EXERCISE DESCRIPTION - Please swap every "ingatlaniroda" in the material for "ingatlanügynökség" and give the lines again with nothing else changed. Leave the pictures out of your answer.

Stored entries
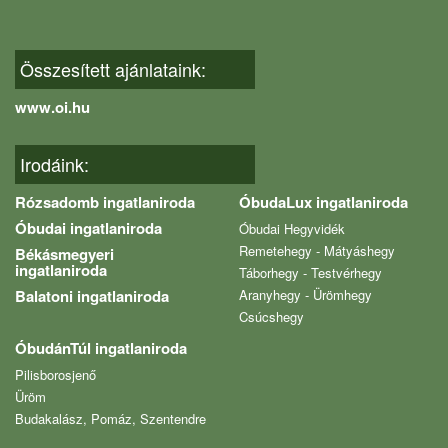
Összesített ajánlataink:
www.oi.hu
Irodáink:
Rózsadomb ingatlaniroda
ÓbudaLux ingatlaniroda
Óbudai ingatlaniroda
Óbudai Hegyvidék
Remetehegy - Mátyáshegy
Békásmegyeri
ingatlaniroda
Táborhegy - Testvérhegy
Balatoni ingatlaniroda
Aranyhegy - Ürömhegy
Csúcshegy
ÓbudánTúl ingatlaniroda
Pilisborosjenő
Üröm
Budakalász, Pomáz, Szentendre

RESULT FOR THIS EXERCISE -
Összesített ajánlataink:
www.oi.hu
Irodáink:
Rózsadomb ingatlanügynökség
ÓbudaLux ingatlanügynökség
Óbudai ingatlanügynökség
Óbudai Hegyvidék
Remetehegy - Mátyáshegy
Békásmegyeri
ingatlanügynökség
Táborhegy - Testvérhegy
Balatoni ingatlanügynökség
Aranyhegy - Ürömhegy
Csúcshegy
ÓbudánTúl ingatlanügynökség
Pilisborosjenő
Üröm
Budakalász, Pomáz, Szentendre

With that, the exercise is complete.